Very Bad News For Cheese Lovers

Video: Very Bad News For Cheese Lovers

Video: Very Bad News For Cheese Lovers
Video: Bad news for cheese lovers: It's both fattening and addictive 2024, September
Very Bad News For Cheese Lovers
Very Bad News For Cheese Lovers
Anonim

Before you start eating your favorite Emmental cheese, you should be aware of the potential risks that this brings with it. dairy product. A new (controversial) study claims that the consumption of cheese made from raw milk can contribute to deadly antibiotic resistance.

According to new reports from the World Health Organization, drug resistance is considered as great a threat to humanity as terrorism and global warming. Drug resistance turns seemingly harmless infections into deadly diseases.

A study by Swiss scientists found a new gene in dairy cows that is resistant to antibiotics and could further exacerbate the problem.

Known as Macrococcus caseolyticus, the seemingly harmless bacteria occur naturally on the skin of dairy cows and can spread during milking.

Cows
Cows

However, one of the genes in the strain, known as mecD, could endanger the beneficial bacteria used in 90% of antibiotic treatments, say researchers at the University of Bern.

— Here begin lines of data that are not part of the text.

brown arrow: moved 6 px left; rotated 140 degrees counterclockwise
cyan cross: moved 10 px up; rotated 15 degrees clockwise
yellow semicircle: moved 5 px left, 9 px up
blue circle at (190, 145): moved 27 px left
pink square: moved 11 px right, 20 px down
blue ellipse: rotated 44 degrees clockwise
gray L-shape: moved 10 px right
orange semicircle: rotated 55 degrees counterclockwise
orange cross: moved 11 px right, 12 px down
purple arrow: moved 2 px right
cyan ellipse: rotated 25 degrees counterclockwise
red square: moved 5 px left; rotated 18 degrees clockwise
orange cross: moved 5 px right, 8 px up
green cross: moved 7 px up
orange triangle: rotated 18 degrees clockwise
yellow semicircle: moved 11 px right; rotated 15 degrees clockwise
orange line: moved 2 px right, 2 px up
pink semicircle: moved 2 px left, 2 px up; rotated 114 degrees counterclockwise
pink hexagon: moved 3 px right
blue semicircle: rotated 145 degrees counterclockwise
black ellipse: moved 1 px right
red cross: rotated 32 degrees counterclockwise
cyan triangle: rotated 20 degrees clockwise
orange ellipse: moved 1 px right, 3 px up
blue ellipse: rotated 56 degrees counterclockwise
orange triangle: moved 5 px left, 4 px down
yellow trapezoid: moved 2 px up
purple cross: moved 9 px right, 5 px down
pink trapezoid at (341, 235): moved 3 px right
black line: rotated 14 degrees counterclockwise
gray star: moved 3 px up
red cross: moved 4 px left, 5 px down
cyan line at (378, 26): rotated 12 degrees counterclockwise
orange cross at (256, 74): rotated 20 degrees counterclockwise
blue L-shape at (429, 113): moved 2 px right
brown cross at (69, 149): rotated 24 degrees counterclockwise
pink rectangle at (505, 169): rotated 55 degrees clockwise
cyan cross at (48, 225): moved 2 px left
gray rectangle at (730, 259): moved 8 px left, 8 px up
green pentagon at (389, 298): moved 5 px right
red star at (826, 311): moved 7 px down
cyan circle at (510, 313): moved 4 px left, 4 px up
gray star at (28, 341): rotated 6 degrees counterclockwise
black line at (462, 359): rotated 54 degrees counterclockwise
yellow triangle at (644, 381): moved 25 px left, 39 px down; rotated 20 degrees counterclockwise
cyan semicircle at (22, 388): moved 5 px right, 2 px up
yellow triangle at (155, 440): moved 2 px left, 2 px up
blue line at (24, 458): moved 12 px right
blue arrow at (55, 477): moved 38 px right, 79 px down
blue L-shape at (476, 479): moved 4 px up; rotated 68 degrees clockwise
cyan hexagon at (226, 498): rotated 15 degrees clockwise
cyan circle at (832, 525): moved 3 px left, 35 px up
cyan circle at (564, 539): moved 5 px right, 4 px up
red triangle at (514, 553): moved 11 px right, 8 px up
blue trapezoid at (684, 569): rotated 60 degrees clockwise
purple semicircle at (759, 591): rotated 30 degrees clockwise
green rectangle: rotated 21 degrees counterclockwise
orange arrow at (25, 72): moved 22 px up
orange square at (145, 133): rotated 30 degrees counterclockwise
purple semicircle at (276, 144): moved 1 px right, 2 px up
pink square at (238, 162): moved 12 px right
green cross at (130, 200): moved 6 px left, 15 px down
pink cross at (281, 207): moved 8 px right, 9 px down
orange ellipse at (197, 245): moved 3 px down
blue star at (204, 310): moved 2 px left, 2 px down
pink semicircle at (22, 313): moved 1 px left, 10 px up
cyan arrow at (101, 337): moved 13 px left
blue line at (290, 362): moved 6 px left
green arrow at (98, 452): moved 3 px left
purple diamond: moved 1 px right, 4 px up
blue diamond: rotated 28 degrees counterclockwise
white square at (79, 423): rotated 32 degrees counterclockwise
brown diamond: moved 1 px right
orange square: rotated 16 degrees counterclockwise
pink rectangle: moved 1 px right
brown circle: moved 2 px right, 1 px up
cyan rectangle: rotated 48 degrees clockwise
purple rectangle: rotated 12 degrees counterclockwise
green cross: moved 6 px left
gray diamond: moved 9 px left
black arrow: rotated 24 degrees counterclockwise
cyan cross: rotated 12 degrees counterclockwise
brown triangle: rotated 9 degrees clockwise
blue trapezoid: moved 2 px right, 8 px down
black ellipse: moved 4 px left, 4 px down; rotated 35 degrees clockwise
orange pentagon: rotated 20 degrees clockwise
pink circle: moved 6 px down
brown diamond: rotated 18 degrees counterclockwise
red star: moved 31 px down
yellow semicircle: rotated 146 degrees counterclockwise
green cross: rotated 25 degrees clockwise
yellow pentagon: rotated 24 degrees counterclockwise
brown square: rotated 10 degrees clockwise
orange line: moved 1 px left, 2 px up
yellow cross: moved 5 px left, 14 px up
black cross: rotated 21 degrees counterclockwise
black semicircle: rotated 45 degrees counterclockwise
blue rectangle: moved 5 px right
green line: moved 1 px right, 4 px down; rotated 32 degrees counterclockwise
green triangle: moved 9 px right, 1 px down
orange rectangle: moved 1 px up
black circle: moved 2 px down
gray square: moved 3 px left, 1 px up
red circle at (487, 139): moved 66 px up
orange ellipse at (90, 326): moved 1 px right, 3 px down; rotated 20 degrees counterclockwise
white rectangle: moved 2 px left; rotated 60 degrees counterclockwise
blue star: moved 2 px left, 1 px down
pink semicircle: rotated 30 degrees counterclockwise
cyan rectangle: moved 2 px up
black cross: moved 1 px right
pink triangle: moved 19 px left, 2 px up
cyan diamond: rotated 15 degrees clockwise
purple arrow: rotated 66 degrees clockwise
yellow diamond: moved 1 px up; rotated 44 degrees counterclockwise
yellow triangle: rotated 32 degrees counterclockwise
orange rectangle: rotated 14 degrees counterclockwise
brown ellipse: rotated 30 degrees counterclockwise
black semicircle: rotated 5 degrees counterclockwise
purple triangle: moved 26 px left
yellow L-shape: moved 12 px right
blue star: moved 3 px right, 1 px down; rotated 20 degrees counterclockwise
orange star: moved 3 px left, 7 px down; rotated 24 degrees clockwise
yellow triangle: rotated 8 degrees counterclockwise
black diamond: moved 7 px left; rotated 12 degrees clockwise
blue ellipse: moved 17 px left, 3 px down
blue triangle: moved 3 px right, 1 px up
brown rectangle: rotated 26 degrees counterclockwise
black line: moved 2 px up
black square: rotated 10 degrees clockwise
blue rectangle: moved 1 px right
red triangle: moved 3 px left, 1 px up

The resistance gene can turn Staphylococcus aureus, a bacterium found on human skin, into a deadly superb form, scientists say. The dangerous bacterium is killed with conventional antibiotics. According to the latest data, it infects about 2,800 people in Europe every year. While 10 years ago only 2% of cases were fatal, now this percentage has jumped to 30%.

Cheese
Cheese

The dangerous bacteria from dairy cows are usually destroyed by pasteurization, which means that milk consumers are not at risk. However, it survives in raw dairy products. Cheese and yellow cheese are most likely to be infected with these bacteria, scientists say. This makes these products potentially dangerous not only for the people who consume them, but for their generation, because the gene is passed from parents to children, say Swiss scientists.